The emergency response to the Manchester Arena attack fell apart because the services could not agree on where to meet, the chairman of the inquiry into the bombing has suggested.
Greater Manchester Police nominated the cathedral car park as a rendezvous point for all the emergency services, but none of them used it, the inquiry was told.
The fire service decided the car park, less than half a mile from the arena, was too close to the attack, and sent its appliances to their own fire station in Phillips Park – three and a half miles away.
North West Ambulance Service sent paramedics to a different fire station, half a mile away in Thompson Street, and the police self-deployed straight to the arena.
As a result, the fire service turned up more than two hours after the attack and were not available to help carry the 38 casualties from the City Room foyer where the bomb went off.
Sir John Saunders QC, chairman of the inquiry, said: “The [police] force duty officer said cathedral car park, as I understand no one went there at all.

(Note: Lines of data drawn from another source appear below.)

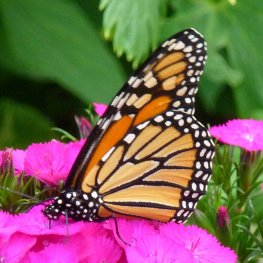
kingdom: Animalia
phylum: Arthropoda
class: Insecta
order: Lepidoptera
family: Nymphalidae
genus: Danaus
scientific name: Danaus plexippus
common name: Monarch
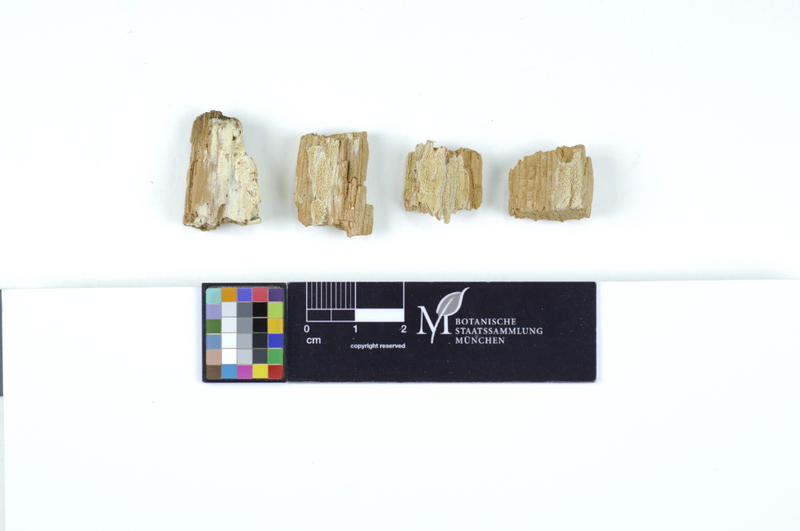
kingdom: Plantae
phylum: Tracheophyta
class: Pinopsida
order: Pinales
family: Pinaceae
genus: Picea
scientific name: Picea
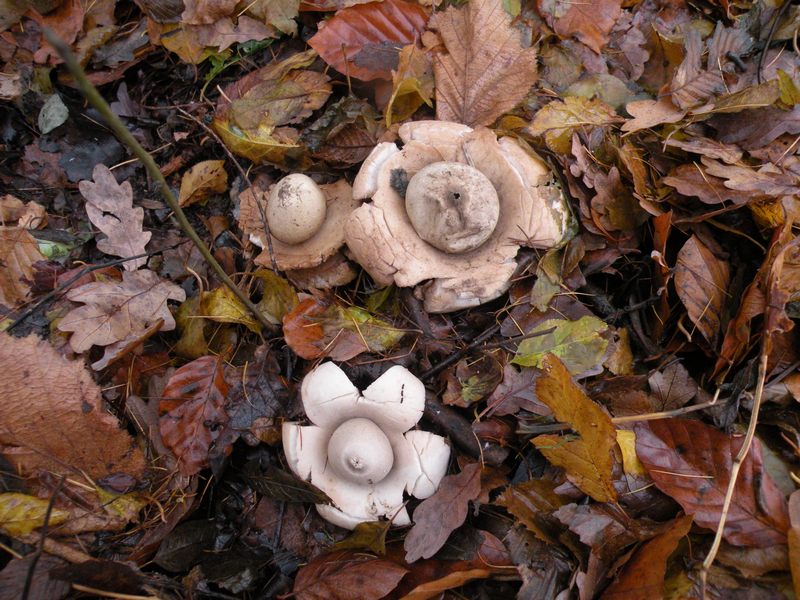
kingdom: Fungi
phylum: Basidiomycota
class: Agaricomycetes
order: Geastrales
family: Geastraceae
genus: Geastrum
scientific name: Geastrum michelianum
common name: kødet stjernebold
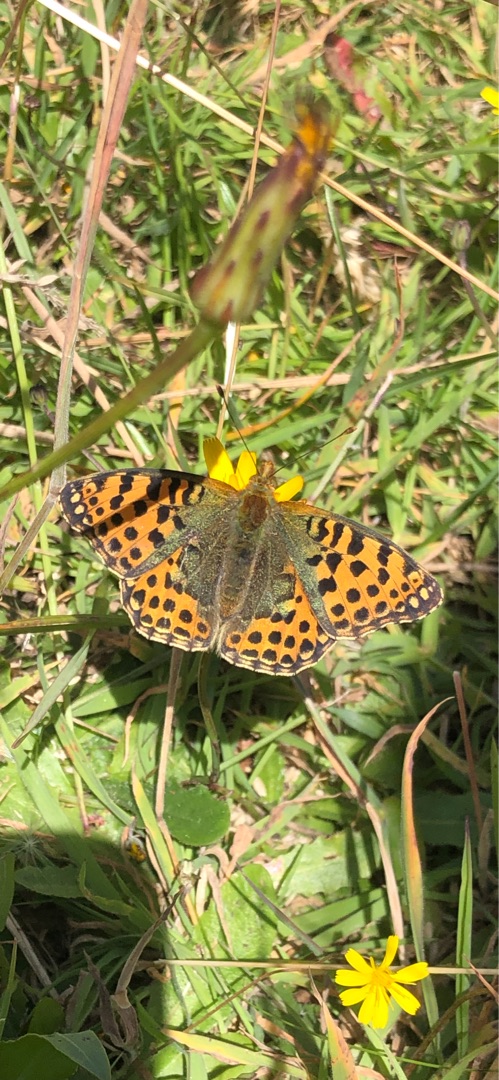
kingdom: Animalia
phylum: Arthropoda
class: Insecta
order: Lepidoptera
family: Nymphalidae
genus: Issoria
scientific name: Issoria lathonia
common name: Storplettet perlemorsommerfugl
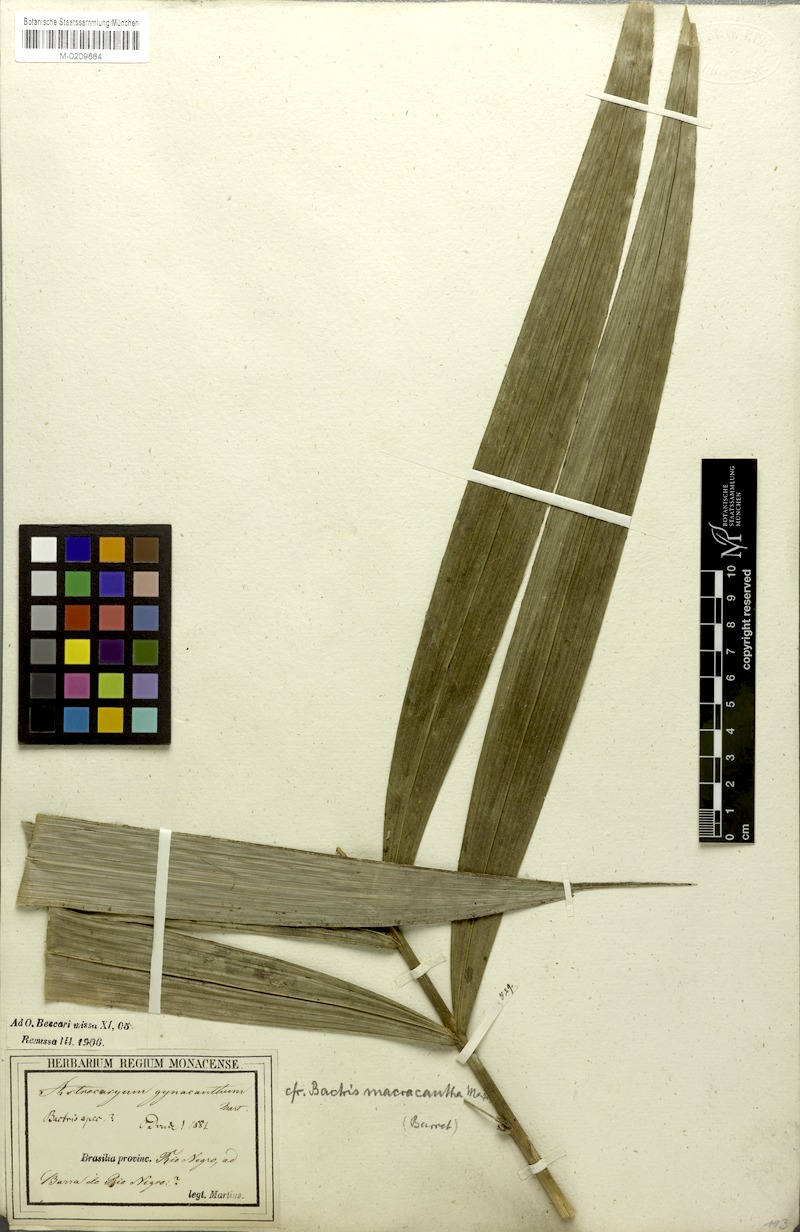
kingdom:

“He was nominating it, he wasn’t asking for agreement. No one had the same rendezvous point and they did not attend the same point.
“It seems quite extraordinary. No one was agreeing anything.”
Ambulance paramedics only entered the station concourse to treat their first “priority one” casualty 46 minutes after the explosion, leading to questions over whether more victims could have been saved.
No one could get hold of the police force duty manager to resolve the issue because his phone line was engaged and the three services did not have a joint radio channel.
The problem with the radios was resolved during a 15-minute discussion a few days after the attack, John Cooper QC, for the victims’ families, told the inquiry.
The fire and rescue services have been in a nine-year dispute with the Fire Brigades Union over responding to terrorist attacks, the inquiry was told.
The effect of the dispute was that some firefighters had shown an “unwillingness to take part” in training because they did not consider that part of their role, according to the chairman of the National Fire Chiefs Council, Roy Wilsher.
Instead, each fire service relied on volunteers to be trained for specialist roles, going into a “warm zone” where terrorists could still be active.
In Manchester, the officer in charge was 21 miles away and got lost on the way into the city, arriving nearly an hour after the attack.
In February 2019, two years after the attack, Manchester’s specialist firefighters refused to undergo any more training and they are only due to return to duty on Thursday 1 April.
Mr Wilsher told the inquiry there should be a “single approach to risk”, but added: “If it is not safe to do so, firefighters should not put themselves in harm’s way and should withdraw from the scene.”